▸ **DATA EXTRACT**:
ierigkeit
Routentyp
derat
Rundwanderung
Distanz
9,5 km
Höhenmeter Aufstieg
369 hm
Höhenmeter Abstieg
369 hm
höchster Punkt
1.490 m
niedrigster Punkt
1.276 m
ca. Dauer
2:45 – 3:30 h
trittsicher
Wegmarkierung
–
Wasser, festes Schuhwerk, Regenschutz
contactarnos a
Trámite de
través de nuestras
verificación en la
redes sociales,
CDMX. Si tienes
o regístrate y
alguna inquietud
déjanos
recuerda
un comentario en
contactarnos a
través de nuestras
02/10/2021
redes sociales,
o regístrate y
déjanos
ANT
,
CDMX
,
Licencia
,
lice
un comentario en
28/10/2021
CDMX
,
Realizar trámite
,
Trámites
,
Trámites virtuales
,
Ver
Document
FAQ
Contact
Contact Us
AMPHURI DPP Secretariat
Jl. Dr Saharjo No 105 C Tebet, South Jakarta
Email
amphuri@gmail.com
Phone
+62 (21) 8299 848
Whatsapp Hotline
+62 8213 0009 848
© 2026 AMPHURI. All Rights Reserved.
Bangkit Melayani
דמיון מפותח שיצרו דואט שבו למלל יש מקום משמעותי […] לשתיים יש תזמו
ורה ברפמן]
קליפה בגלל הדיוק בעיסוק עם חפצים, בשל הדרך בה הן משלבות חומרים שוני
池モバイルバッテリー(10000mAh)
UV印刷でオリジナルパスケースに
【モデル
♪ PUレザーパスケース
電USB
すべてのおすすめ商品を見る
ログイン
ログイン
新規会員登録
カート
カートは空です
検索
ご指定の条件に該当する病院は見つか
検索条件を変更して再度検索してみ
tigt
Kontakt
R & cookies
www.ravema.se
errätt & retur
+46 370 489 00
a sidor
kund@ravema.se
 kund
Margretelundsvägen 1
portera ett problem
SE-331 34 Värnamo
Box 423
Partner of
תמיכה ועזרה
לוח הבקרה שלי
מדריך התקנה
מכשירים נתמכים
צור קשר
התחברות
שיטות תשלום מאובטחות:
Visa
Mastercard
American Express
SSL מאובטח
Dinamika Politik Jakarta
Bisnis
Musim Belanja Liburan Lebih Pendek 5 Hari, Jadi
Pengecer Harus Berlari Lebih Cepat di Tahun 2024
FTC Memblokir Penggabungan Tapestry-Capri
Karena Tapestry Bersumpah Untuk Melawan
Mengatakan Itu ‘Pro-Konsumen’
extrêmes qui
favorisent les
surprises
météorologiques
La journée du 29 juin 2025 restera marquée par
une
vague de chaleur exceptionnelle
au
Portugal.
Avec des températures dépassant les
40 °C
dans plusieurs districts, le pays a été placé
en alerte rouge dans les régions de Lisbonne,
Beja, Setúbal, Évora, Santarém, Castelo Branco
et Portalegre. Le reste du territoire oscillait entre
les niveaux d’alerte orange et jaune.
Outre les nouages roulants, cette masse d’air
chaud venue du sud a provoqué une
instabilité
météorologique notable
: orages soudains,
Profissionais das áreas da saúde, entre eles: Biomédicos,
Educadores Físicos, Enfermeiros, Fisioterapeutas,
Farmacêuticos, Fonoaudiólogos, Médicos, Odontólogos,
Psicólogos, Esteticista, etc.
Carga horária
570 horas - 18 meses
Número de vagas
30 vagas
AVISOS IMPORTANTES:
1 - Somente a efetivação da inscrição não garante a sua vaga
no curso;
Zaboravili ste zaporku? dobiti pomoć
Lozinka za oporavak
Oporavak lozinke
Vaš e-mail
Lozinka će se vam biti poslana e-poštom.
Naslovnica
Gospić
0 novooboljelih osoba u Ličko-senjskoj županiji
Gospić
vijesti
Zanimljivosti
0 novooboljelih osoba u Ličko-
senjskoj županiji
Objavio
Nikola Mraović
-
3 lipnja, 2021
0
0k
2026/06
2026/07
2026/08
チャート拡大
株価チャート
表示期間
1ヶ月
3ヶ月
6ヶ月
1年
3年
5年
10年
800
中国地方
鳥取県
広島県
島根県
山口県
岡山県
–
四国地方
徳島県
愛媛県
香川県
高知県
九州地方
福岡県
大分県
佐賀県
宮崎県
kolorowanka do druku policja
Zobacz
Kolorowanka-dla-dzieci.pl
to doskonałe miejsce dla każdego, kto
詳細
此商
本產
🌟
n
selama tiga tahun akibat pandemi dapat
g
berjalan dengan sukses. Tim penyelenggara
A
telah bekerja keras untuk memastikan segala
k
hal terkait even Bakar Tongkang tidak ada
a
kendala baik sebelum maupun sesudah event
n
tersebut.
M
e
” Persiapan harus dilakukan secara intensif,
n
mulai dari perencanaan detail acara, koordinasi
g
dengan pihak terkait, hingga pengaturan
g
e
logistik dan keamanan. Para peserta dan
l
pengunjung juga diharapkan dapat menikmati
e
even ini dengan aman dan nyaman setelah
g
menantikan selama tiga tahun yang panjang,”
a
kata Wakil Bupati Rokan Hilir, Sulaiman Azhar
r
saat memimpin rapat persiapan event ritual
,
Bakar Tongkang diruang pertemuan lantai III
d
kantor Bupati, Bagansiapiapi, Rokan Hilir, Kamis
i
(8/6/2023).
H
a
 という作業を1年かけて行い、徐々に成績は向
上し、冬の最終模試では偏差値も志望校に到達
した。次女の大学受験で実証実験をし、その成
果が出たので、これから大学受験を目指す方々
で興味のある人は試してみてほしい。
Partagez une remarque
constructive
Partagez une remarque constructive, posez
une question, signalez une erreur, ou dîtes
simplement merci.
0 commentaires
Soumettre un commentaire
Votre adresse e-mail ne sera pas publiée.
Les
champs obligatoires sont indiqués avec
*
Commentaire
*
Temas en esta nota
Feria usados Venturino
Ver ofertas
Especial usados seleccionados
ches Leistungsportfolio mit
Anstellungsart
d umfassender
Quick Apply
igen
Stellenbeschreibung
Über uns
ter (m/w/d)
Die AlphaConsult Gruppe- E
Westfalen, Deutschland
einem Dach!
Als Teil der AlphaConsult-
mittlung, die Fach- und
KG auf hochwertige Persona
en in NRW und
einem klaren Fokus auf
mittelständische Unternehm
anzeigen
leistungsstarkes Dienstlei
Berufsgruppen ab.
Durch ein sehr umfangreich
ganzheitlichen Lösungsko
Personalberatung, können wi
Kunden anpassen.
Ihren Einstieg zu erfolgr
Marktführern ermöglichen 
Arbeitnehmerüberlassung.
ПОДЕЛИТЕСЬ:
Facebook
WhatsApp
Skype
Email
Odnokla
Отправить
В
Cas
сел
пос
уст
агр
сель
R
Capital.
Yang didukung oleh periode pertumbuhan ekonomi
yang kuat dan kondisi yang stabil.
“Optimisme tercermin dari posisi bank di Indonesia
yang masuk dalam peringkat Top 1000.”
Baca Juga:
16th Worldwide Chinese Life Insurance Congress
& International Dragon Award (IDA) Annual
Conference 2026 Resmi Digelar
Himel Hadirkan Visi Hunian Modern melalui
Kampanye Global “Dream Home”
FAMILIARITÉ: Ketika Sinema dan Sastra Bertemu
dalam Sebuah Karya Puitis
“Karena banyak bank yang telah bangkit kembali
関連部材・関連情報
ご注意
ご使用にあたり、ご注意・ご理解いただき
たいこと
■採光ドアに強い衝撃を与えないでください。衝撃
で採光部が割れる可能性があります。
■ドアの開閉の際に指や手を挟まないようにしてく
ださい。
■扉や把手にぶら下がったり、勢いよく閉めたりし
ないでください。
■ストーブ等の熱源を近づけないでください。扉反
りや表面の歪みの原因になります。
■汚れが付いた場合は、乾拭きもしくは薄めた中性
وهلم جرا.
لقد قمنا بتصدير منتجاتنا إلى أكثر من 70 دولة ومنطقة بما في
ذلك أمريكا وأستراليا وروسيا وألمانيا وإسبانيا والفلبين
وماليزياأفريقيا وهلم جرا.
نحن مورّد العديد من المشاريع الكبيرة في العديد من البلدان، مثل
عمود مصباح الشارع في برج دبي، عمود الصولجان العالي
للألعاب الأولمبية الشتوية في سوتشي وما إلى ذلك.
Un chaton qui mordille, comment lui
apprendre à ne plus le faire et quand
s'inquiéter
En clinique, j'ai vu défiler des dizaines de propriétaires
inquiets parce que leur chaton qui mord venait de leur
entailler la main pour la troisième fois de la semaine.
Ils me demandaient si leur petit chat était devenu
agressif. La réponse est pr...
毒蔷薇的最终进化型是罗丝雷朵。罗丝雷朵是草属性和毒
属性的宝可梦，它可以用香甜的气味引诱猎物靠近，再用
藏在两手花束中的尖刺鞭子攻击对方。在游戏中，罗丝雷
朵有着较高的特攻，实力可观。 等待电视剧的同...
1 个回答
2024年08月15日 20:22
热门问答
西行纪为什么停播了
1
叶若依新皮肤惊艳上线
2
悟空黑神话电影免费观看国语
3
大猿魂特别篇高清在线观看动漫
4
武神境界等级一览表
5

▸ **EXERCISE DESCRIPTION**: Copy the data starting at its first line and ending at the line that contains "Beja, Setúbal, Évora, Santarém, Castelo", substituting "Espagne" for "Portugal" and leaving everything else unchanged.

▸ **SOLUTION FOR THIS EXERCISE**:
ierigkeit
Routentyp
derat
Rundwanderung
Distanz
9,5 km
Höhenmeter Aufstieg
369 hm
Höhenmeter Abstieg
369 hm
höchster Punkt
1.490 m
niedrigster Punkt
1.276 m
ca. Dauer
2:45 – 3:30 h
trittsicher
Wegmarkierung
–
Wasser, festes Schuhwerk, Regenschutz
contactarnos a
Trámite de
través de nuestras
verificación en la
redes sociales,
CDMX. Si tienes
o regístrate y
alguna inquietud
déjanos
recuerda
un comentario en
contactarnos a
través de nuestras
02/10/2021
redes sociales,
o regístrate y
déjanos
ANT
,
CDMX
,
Licencia
,
lice
un comentario en
28/10/2021
CDMX
,
Realizar trámite
,
Trámites
,
Trámites virtuales
,
Ver
Document
FAQ
Contact
Contact Us
AMPHURI DPP Secretariat
Jl. Dr Saharjo No 105 C Tebet, South Jakarta
Email
amphuri@gmail.com
Phone
+62 (21) 8299 848
Whatsapp Hotline
+62 8213 0009 848
© 2026 AMPHURI. All Rights Reserved.
Bangkit Melayani
דמיון מפותח שיצרו דואט שבו למלל יש מקום משמעותי […] לשתיים יש תזמו
ורה ברפמן]
קליפה בגלל הדיוק בעיסוק עם חפצים, בשל הדרך בה הן משלבות חומרים שוני
池モバイルバッテリー(10000mAh)
UV印刷でオリジナルパスケースに
【モデル
♪ PUレザーパスケース
電USB
すべてのおすすめ商品を見る
ログイン
ログイン
新規会員登録
カート
カートは空です
検索
ご指定の条件に該当する病院は見つか
検索条件を変更して再度検索してみ
tigt
Kontakt
R & cookies
www.ravema.se
errätt & retur
+46 370 489 00
a sidor
kund@ravema.se
 kund
Margretelundsvägen 1
portera ett problem
SE-331 34 Värnamo
Box 423
Partner of
תמיכה ועזרה
לוח הבקרה שלי
מדריך התקנה
מכשירים נתמכים
צור קשר
התחברות
שיטות תשלום מאובטחות:
Visa
Mastercard
American Express
SSL מאובטח
Dinamika Politik Jakarta
Bisnis
Musim Belanja Liburan Lebih Pendek 5 Hari, Jadi
Pengecer Harus Berlari Lebih Cepat di Tahun 2024
FTC Memblokir Penggabungan Tapestry-Capri
Karena Tapestry Bersumpah Untuk Melawan
Mengatakan Itu ‘Pro-Konsumen’
extrêmes qui
favorisent les
surprises
météorologiques
La journée du 29 juin 2025 restera marquée par
une
vague de chaleur exceptionnelle
au
Espagne.
Avec des températures dépassant les
40 °C
dans plusieurs districts, le pays a été placé
en alerte rouge dans les régions de Lisbonne,
Beja, Setúbal, Évora, Santarém, Castelo Branco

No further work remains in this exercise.